We have been telling the story of hope and redemption for a long time, and in some ways we are about to begin a new chapter.  In our Christian Education discussions we have been focusing on the question, “How do we nurture Christian faith.”  In our Session retreat we followed that discussion with the acknowledgement that our congregation is somewhat like an incubator. Before the public school system picked it up, we held the pre-school.  Members of our congregation were founding members of the United Christian Outreach, CUPS, and the Wesley Campus Ministry.  We have even been involved either directly or indirectly in the formation of two sister congregations!
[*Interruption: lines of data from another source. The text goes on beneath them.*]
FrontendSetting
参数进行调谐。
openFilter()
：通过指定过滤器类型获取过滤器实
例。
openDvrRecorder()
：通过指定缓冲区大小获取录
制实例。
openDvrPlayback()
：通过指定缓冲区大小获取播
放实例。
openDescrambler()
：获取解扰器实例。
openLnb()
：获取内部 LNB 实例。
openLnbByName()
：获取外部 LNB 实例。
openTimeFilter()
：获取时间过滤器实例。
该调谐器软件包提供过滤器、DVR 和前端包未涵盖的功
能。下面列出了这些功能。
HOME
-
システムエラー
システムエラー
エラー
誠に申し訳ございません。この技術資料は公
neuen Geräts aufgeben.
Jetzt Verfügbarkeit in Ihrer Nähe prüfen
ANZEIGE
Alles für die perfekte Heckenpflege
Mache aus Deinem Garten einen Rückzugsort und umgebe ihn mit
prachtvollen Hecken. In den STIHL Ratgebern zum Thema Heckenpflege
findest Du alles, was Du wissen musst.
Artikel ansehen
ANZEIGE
My point is not too puff you up with that knowledge.  My point is to say that if we are a community of love and grace, then we must continue to build up the faith of others.  What space for nurturing faith and demonstrating the power of God will we come up with next?  What does our community need in order to grow spiritually?  These are questions we need to be asking while we look to the future we have in God. 


As we ask these questions, our actions will flow.  Our actions will create stories that create expectations.  These expectations will create open spaces where truth can be revealed, and the truth can only be held by hands bound together in love.  May it be so with your hands and mine, and even with those hands are waiting for ours to reach out to them in love.  And to God be the glory, now and always.  Amen.